What Did We Learn from The Alcohol Prohibition?

It consists of the chapter that we’ve been talking about all throughout and about alcohol.

In today very last discussion I am going to go over all the sections and things that I’ve learned

and as a class found some information that we went through in class. So, the question for today

discussion is why did we learn from alcohol prohibition? Alcohol is known for most of their

effects on the brain. It first releases the cerebral cortex from its inhibitory control over

subcortical systems in the brain, kind of double-negative effect. As the BAC level increases, the

depressive action of alcohol extends downward to lower regions of the brain.

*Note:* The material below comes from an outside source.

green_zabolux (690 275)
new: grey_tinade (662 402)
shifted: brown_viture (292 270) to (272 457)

From a different resource and research, alcohol is known for the different allegation that

it came through. From the earliest days of European settlement, Americans drank prodigious

amounts of alcohol. Almost every aspect of early American economic and social life involved

alcohol. Far from being evil, alcohol was an essential element of the table, a stimulant for work,

and a social lubricant for good fellowship especially in a world where water purity was always in

question. One estimate puts annual per capita consumption of alcohol at almost 4 gallons in

1830.
The temperance movement of the 19th and early 20th centuries grew as a reaction to the

perceived overconsumption of alcohol. It was one of the longest lasting social reform movements

in the United States and sought to radically change the way Americans consumed alcohol. Public

support of the temperance movement was a major impetus for the 18th Amendment establishing

national Prohibition. Followers of the temperance movement believed alcohol was to blame for

societal problems like unemployment, crime, poverty, and domestic abuse.

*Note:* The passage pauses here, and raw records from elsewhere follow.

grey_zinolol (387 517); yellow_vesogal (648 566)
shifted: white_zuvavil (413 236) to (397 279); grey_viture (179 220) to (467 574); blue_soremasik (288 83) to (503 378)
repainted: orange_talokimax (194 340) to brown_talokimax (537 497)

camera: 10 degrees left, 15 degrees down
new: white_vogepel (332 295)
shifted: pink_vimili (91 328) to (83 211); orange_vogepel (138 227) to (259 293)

Many women recognized the damaging effects of drinking on the family and worked

through anti-liquor organizations and moral persuasion to regulate alcohol consumption. They

supported the power of the state to curb drinking and alcohol, even as the state denied women an

essential political right voting. Instead, women who supported the temperance movement

sponsored parades, established rooms stacked with prohibition literature, and canvassed for the

prohibition vote. Involvement in the temperance movement was a legitimate way for women to

enter the public sphere; in fact, many important suffragists got their start in the temperance

movement.

Participation in the temperance movement crossed gender, class, age, race, and religious

barriers. Groups such as the Women’s Christian Temperance Union, the Anti-Saloon League, the

Abstinence Society, the Independent Order of Good Templars, the National Prohibition Party,

and the Sons of Temperance all carried the message of total abstinence from alcohol and

encouraged political support for temperance reform using pamphlets, novels, newspapers, music,

sermons, lectures, and art.

In me believe I feel that there are rights and solvent solution to any regulation with

different prohibition that it results to be better throughout the year and to carry the movement in

and out every route is going through.